Les universités sont mal préparées pour soutenir les étudiant·es chinois·es
Selon les estimations, quelque 900 000 Chinois·es étudient à l’étranger, et Amnesty International demande aux gouvernements et universités d’accueil de faire davantage pour protéger les droits de celles et ceux qui se trouvent aux prises avec la menace de la répression transnationale.
« Dans le sillage de ce rapport, les pays d’accueil peuvent et doivent prendre des mesures concrètes pour lutter contre le climat de peur que décrivent ces étudiant·es, par exemple éduquer leurs communautés, mettre en place des mécanismes de signalement des actes présumés de répression transnationale et dénoncer les incidents qui se produisent, a déclaré Sarah Brooks.
« Les huit pays évoqués dans ce rapport, et tant d’autres qui accueillent des étudiant·es chinois·es et hongkongais·es, sont tenus de protéger les étudiant·es étranger·ères qui se trouvent sous leur juridiction. »
Début 2024, Amnesty International a écrit à 55 grandes universités dans les huit pays où elle a mené ses recherches – notamment à l’Université Libre de Bruxelles, à l’Université Catholique de Louvain, à la Katholieke Universiteit Leuven, à la Universiteit Gent et à la Vrije Universiteit Brussel –, afin de s’enquérir des dispositions en vigueur pour protéger les étudiant·es contre la répression transnationale. L’organisation a reçu 24 réponses détaillées : 20 d’Europe et quatre d’Amérique du Nord, mais aucune des universités belges francophones contactées.
« Bien souvent, les universités en Europe et en Amérique du Nord ne sont pas conscientes de la répression transnationale et des effets paralysants qu’elle induit sur leurs campus, et ne sont pas préparées pour y faire face », a déclaré Sarah Brooks.

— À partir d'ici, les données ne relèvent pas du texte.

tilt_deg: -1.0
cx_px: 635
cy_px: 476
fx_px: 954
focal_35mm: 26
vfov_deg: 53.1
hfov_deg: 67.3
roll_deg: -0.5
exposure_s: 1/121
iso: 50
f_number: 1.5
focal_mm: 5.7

« En ce qui concerne la Belgique, nous espérons que, avec la publication de ce rapport, nos universités et nos autorités vont pleinement prendre conscience du grave problème que constitue la répression transnationale. »
Si certains établissements ont dédié des ressources au soutien des droits fondamentaux des étudiant·es en général, la plupart de ces ressources n’auraient sans doute pas permis de répondre efficacement aux problèmes auxquels sont confronté·es les étudiant·es mentionné·es dans les recherches d’Amnesty.

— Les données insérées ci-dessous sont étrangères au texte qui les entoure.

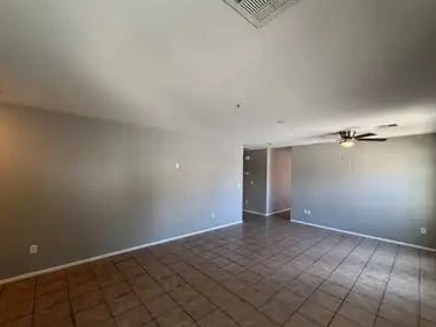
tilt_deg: +0.6
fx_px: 189
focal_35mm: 15
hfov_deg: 98.2
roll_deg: -1.2
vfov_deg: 81.7
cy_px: 169
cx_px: 219
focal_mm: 2.22
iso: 320
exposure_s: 1/121
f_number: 2.2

« En ce qui concerne la Belgique, nous espérons que, avec la publication de ce rapport, nos universités et nos autorités vont pleinement prendre conscience du grave problème que constitue la répression transnationale. Nous les encourageons à prendre toutes les mesures nécessaires pour y faire face et protéger les étudiant·es présent·es sur le sol belge », insiste François Graas, coordinateur des campagnes et du plaidoyer pour la section belge francophone d’Amnesty International.
En outre, compte tenu de la réponse répressive de nombreuses universités aux États-Unis à l’égard des étudiant·es qui manifestent pour soutenir les droits des Palestinien·nes ces dernières semaines, ainsi que des méthodes similaires qui émergent actuellement en Europe, il apparaît clairement que les administrateur·rices des universités doivent faire davantage pour s’acquitter de leur responsabilité s’agissant de protéger les droits des étudiant·es à la liberté d’expression et de réunion pacifique.
« Si les universités et les pays d’accueil sont tenus de protéger les étudiant·es, ce sont bien les autorités chinoises qui orchestrent au premier chef la répression exposée en détail dans ce rapport. Nous engageons les autorités de Pékin et de Hong Kong à mettre un terme à toutes les pratiques s’inscrivant dans le cadre de la répression transnationale et à permettre aux étudiant·es à l’étranger de se consacrer à leurs études, sans craindre pour leur sécurité. »
* Tous les noms des étudiant·es et de leurs universités ont été rendus anonymes afin de protéger la sécurité des participant·es.